Daft Logic’s “List Folder Contents” tool reads a folder (local or selected) and produces a structured list of files and subfolders, optionally including sizes, dates, and full paths. Use it to inventory files, prepare imports, or create simple directory reports.

Step 1 — Open the tool

  1. Go to the Daft Logic website and find the “List Folder Contents” page under utilities.
  2. Allow any browser prompts if the tool requires folder access.

Step 2 — Select a folder

  1. Click the “Choose folder” or “Select directory” button.
  2. In the file picker, navigate to the folder you want listed and confirm selection.

Step 3 — Configure options

  • Include subfolders: Check to recursively list all nested files.
  • Show file sizes: Toggle to display sizes (bytes, KB, MB).
  • Show timestamps: Toggle to include last-modified dates.
  • Full path vs. name only: Choose whether to output absolute paths or filenames.
  • Filter by type/extension: Enter extensions (e.g., .jpg, .pdf) to limit results. Set reasonable defaults: enable subfolders, show sizes, show timestamps, and output full paths for complete inventories.

Step 4 — Run the listing

  1. Click the “List” or “Generate” button.
  2. Wait — large folders or deep recursion may take several seconds to a few minutes.

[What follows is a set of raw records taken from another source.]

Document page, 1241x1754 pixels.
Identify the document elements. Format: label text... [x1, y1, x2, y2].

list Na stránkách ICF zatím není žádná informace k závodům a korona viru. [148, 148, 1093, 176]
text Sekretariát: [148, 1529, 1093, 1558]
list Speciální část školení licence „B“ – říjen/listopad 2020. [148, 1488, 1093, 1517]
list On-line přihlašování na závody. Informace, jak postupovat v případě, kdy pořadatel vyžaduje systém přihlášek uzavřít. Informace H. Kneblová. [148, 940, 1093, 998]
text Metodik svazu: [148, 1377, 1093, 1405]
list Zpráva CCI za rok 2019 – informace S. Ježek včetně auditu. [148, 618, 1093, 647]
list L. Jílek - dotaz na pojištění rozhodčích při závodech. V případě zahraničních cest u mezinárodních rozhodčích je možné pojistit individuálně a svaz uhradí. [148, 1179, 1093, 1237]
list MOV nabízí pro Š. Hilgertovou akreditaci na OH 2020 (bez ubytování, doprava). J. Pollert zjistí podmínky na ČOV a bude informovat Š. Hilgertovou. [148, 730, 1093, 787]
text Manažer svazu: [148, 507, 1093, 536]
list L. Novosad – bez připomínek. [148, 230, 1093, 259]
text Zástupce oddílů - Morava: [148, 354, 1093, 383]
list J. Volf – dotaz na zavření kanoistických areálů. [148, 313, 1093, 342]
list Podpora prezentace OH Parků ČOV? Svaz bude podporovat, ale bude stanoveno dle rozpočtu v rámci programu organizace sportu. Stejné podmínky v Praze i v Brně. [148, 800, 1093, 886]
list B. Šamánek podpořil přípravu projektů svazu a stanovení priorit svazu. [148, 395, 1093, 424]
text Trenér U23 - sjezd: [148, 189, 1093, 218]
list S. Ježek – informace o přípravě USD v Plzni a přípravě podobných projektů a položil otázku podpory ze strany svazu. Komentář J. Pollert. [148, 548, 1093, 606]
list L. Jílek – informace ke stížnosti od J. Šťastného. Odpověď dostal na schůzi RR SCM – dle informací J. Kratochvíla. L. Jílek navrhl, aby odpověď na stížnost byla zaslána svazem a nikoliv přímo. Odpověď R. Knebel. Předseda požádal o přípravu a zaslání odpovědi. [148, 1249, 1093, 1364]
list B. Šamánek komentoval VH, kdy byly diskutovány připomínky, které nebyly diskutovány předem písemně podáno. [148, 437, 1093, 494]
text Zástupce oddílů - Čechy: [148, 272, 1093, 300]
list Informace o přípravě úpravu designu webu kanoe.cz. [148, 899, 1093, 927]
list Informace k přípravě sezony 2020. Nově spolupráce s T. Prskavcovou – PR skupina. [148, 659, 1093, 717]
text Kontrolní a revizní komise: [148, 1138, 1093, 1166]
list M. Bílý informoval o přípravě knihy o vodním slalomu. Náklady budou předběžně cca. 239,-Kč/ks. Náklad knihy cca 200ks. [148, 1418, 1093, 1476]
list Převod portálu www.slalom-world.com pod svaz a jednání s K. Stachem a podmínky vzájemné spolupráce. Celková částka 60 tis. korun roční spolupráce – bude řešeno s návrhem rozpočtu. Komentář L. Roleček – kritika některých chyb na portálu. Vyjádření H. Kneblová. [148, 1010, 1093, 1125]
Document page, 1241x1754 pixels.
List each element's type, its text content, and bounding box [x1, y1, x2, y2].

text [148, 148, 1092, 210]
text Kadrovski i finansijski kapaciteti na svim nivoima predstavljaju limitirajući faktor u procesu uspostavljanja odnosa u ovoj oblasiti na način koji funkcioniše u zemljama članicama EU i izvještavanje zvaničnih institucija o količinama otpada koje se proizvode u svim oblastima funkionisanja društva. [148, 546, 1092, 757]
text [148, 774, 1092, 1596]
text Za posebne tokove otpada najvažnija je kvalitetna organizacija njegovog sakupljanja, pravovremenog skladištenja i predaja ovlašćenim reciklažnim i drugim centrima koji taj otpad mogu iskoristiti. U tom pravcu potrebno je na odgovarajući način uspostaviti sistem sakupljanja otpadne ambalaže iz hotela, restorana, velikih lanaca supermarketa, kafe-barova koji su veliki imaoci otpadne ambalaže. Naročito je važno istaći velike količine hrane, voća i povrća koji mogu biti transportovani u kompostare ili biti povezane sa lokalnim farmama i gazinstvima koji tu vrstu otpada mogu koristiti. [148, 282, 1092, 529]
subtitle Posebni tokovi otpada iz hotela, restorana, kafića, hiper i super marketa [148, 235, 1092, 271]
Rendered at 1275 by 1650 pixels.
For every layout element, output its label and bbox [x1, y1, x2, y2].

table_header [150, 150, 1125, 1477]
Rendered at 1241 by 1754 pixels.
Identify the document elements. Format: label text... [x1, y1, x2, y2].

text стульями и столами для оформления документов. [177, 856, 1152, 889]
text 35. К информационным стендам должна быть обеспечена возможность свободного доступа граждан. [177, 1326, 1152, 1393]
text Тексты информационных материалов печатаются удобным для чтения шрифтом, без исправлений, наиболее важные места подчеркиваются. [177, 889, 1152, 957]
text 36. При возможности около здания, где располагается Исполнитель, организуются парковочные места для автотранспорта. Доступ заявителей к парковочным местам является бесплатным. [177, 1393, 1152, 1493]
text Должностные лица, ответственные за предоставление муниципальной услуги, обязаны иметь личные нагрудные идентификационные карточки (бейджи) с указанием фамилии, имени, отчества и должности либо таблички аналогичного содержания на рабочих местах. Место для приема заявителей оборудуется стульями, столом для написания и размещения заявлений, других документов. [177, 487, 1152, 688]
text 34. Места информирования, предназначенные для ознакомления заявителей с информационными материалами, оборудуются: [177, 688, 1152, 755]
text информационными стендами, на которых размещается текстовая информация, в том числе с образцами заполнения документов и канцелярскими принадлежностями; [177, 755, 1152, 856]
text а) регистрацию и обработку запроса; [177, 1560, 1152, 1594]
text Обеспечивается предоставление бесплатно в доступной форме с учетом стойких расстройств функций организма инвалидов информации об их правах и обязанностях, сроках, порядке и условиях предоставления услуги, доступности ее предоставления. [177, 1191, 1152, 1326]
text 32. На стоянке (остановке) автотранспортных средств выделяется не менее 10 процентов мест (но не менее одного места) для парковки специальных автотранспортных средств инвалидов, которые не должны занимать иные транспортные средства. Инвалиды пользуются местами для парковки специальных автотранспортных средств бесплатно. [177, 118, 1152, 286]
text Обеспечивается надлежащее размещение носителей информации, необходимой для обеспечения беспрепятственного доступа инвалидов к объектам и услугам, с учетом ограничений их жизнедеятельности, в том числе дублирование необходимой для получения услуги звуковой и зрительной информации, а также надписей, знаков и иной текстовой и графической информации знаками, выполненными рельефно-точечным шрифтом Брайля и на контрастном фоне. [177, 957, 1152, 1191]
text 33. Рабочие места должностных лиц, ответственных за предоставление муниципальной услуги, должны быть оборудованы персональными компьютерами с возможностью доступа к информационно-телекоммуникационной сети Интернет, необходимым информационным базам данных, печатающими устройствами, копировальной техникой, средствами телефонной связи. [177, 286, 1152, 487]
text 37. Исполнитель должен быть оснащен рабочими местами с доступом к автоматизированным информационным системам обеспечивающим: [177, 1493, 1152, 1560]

Step 5 — Review and refine

  • Scan the generated list for completeness.
  • If results are too large, refine filters (by extension, date range, or size threshold).
  • Toggle options and re-run until output meets needs.

Step 6 — Export or copy results

  • Use the site’s export buttons to download as CSV or TXT if provided.
  • Copy/paste directly from the result pane into spreadsheets or text editors.
  • For CSV exports, open in a spreadsheet app and verify column alignment (path, name, size, date).

Tips and best practices

  • For very large directories, run with filters first (e.g., list only .docx) to validate settings before full recursion.
  • Use CSV export for importing into inventory or asset-management tools.
  • If filenames contain commas, prefer TSV or enclose fields in quotes to avoid CSV parsing errors.
  • Check timestamps’ timezone if precise audit trails are needed.

Troubleshooting

  • If the tool reports permission errors, ensure the browser/file picker has access to the selected folder.
  • If results are truncated, try increasing browser memory or splitting the listing into subfolders.
  • If sizes or dates are missing, re-run with those options explicitly enabled.

Example workflow (quick)

  1. Select folder > enable subfolders, sizes, timestamps > filter “.pdf,.docx” > Generate.
  2. Export CSV > open in spreadsheet > sort by size or date > save filtered inventory.

When to use this tool

  • Preparing file audits or backups.
  • Creating inventories for migrations.
  • Quickly finding large or old files in a directory.

If you want, I can produce a sample CSV output based on a hypothetical folder structure or a concise checklist for repetitive inventories.